|To Members of the House of Lords |
We urge you to SUPPORT Amendment 130: Proceedings under the Children Act (Lord Rosser, Baroness Gardner of Parkes, Baroness Jones of Moulsecoomb, Baroness Meacher) to change the presumption of contact when there has been domestic abuse.
The presumption of contact pervades the whole court process and is used by abusive fathers to insist on unsupervised access and even residence of their children, with deeply harmful consequences. The Harm Review recognised this, and confirmed that this presumption: “. . . has led to a ‘pro contact culture’ reflected in case law and promoted by all professionals . . . [which] results in a pattern of minimisation and disbelief of allegations of domestic abuse and child sexual abuse.” “[T]he dominance of contact [is seen] as excluding other welfare considerations, including the child’s need for protection from abuse, or the child’s wishes and feelings [our emphasis].”
The presumption of contact results in children’s wishes being ignored or dismissed as a sign of “parental alienation”.It is based on the assumption that mothers are liars, that children have no experiences or will of their own, and that safety is not an issue. The Review found a pattern of bias as court professionals gave weight to the views of any child who wanted contact with a father, but dismissed the views of those who did not. Children are forced into contact with domestic abuse perpetrators despite clearly saying they are afraid of them and do not want to see them. Children who do not want to see their fathers are being put into foster care or given to other family members to force them into contact – as the London Victims Commissioner said: this is state sanctioned child abuse.

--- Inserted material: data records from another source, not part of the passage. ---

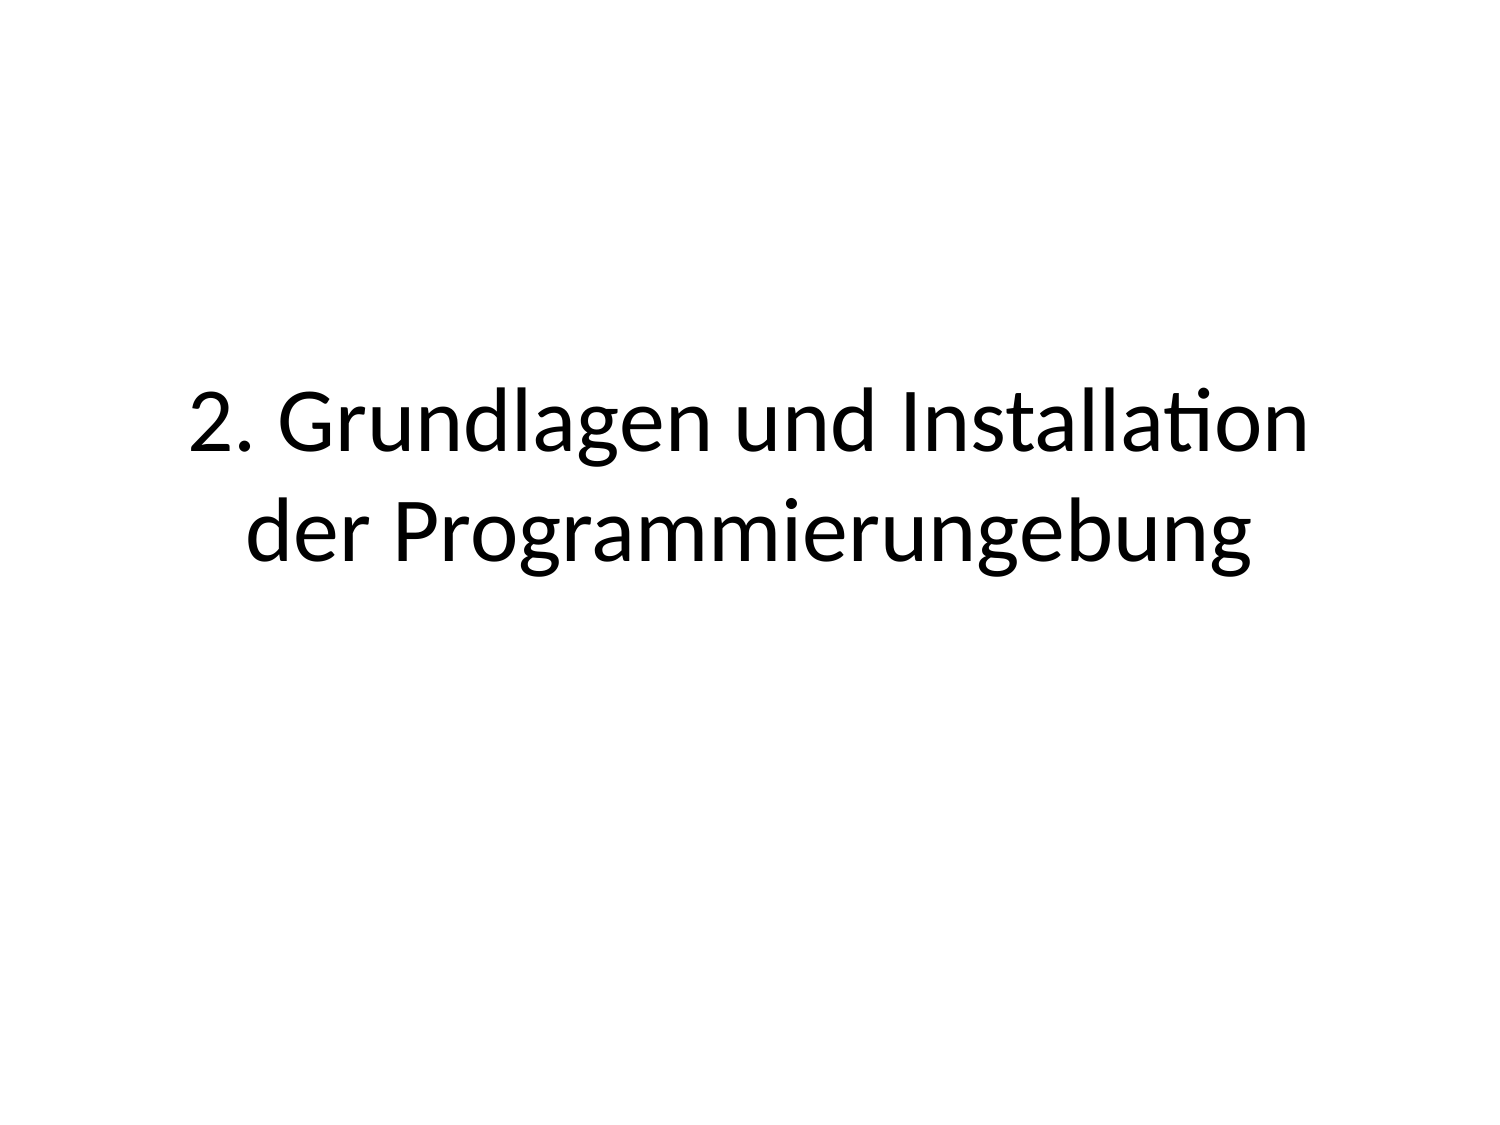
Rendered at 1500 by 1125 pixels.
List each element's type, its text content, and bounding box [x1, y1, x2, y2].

title 2. Grundlagen und Installation der Programmierungebung [112, 349, 1388, 591]
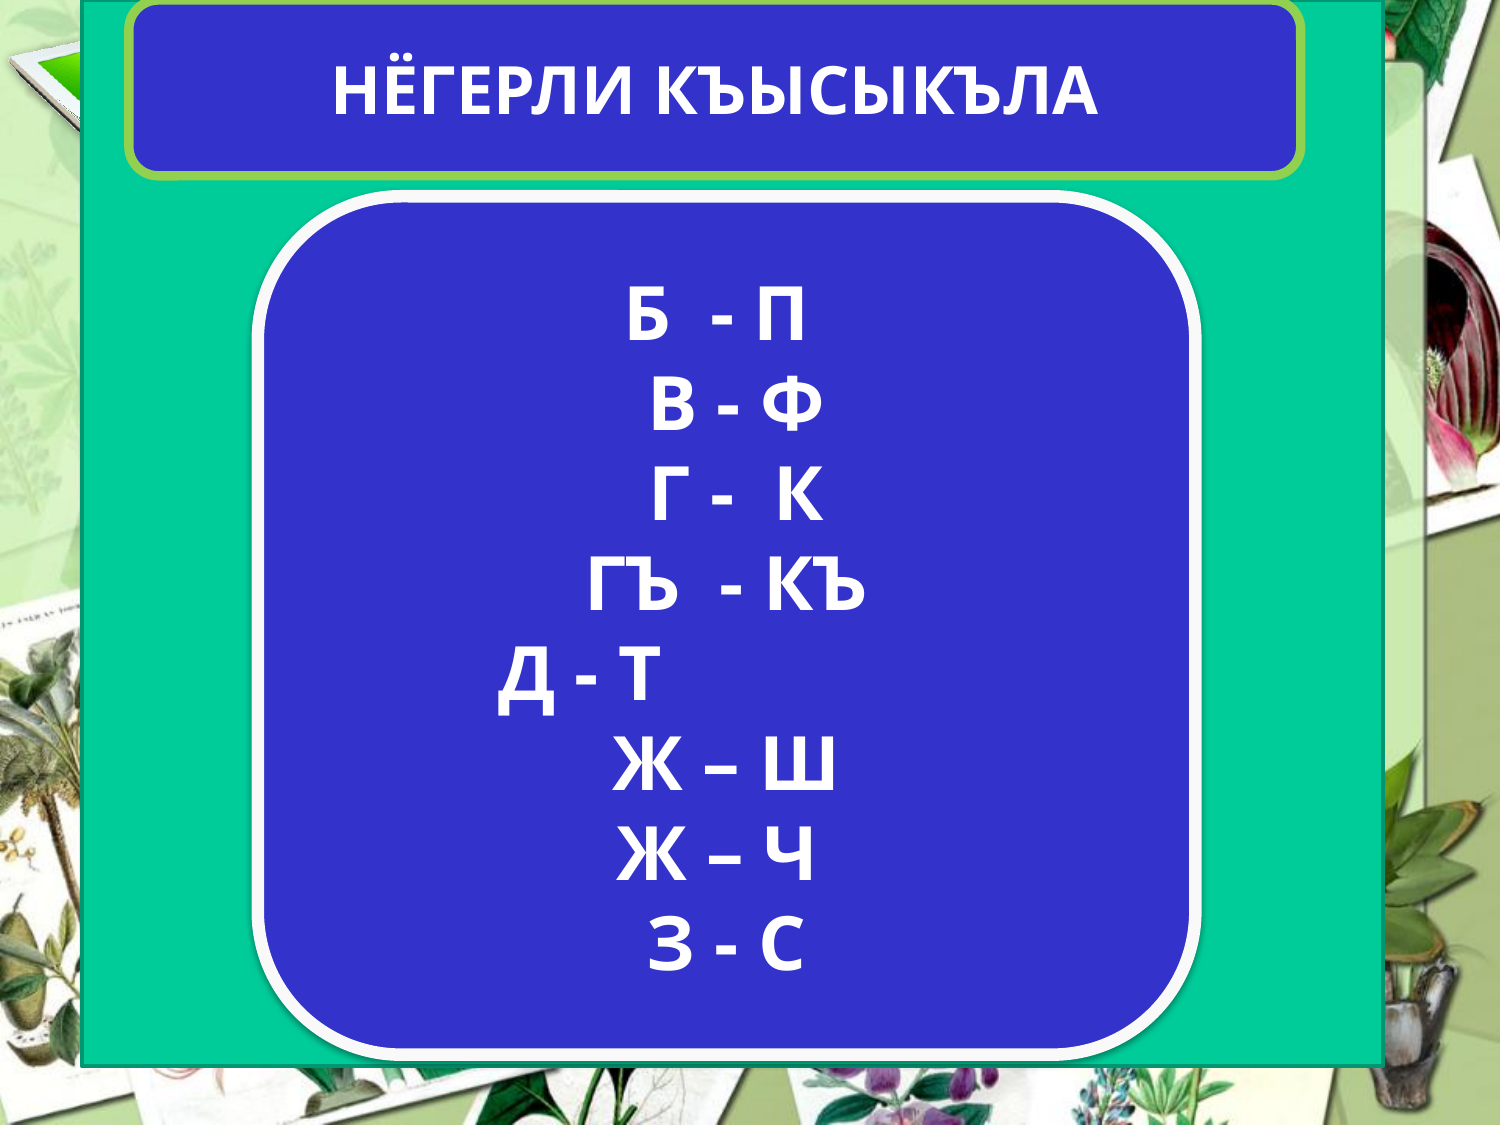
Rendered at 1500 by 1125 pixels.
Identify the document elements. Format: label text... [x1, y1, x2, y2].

text_box Нёгерли къысыкъла [126, 0, 1303, 178]
text_box Б - П В - Ф Г - К Гъ - Къ Д - Т Ж – Ш Ж – ч З - С [257, 195, 1197, 1056]
text_box [80, 0, 1385, 1068]
picture [0, 0, 1500, 1125]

We PROPOSE a change to the amendment: where it states that the evidence of domestic abuse to be provided should be according to regulation 33 (2) of the Civil Legal Aid (procedure) Regulations 2012, this should be changed to refer to the much more recent regulations here. The crucial issue is the range of agencies/professionals who can provide evidence of domestic abuse, andthe time which is considered relevant (now increased from two to five years). Since it is well known that only a small percentage of domestic abuse victims report the violence they are suffering to any official body or even to their GP or health professional, it is very important to include evidence provided by a domestic violence support service, as the current legal aid domestic abuse guidelines specify
Unsupervised contact: we urge you to SUPPORT amendment 130A (Baroness Jones of Moulsecoomb):
This amendment would prohibit unsupervised contact NOT ONLY if the (parent) had been charged with a domestic abuse offence or was involved in ongoing criminal proceedings for a domestic abuse offence, BUT ALSO pending a fact-finding hearing or has been found to have committed domestic abuse in a previous fact-finding hearing, or has a criminal conviction for a domestic abuse offence.
The issue of unsupervised contact is crucial as it is contact that enables abusers to continue their reign of terror over women and children. It is not in the interest of children to have contact with a father who abuses them or their mother. Such contact is terrifying and potentially lethal. The father who murdered Claire Throssell’s two sons by setting fire to an attic he had lured them into was able to do so because he had unsupervised contact. Virtually all the children in the Women’s Aid 19 Child Homicides were murdered in the course of unsupervised contact (in one or two cases the child/ren actually lived with their father).
If there is to be contact, there should be a presumption of supervised contact, especially when court proceedings are just beginning and findings on domestic abuse have not been made.
Recourse to public funds for domestic abuse survivors
We urge you to SUPPORT amendment 148 & amendment 151.
This would end the exclusion of migrant and disabled women from protection on the Destitution Domestic Violence Concession and all amendments for essential resources for women and children to escape violence.
We urge you to SUPPORT amendment 173 (Baroness Gale)on theDuty of the Secretary of State to take account of gender. The Domestic Abuse Bill must not be allowed to pass without acknowledging that victims of domestic abuse are overwhelmingly women and their attackers men. A gender-neutral law would undermine potential benefits of the Bill for women’s and children’s safety. It could make women’s access to justice and protection even more remote, as men could falsely call the police on women, take our children and get us evicted, with state backing. What a travesty for a Domestic Abuse Bill!
One example of how gender neutrality hides evidence about what’s actually happening is that we don’t know the extent to which fathers and step fathers are responsible for killing children. These figures are not dis-aggregated by gender of perpetrator, allowing the misogynist lobby to misleadingly claim that mothers kill their children as often as fathers do.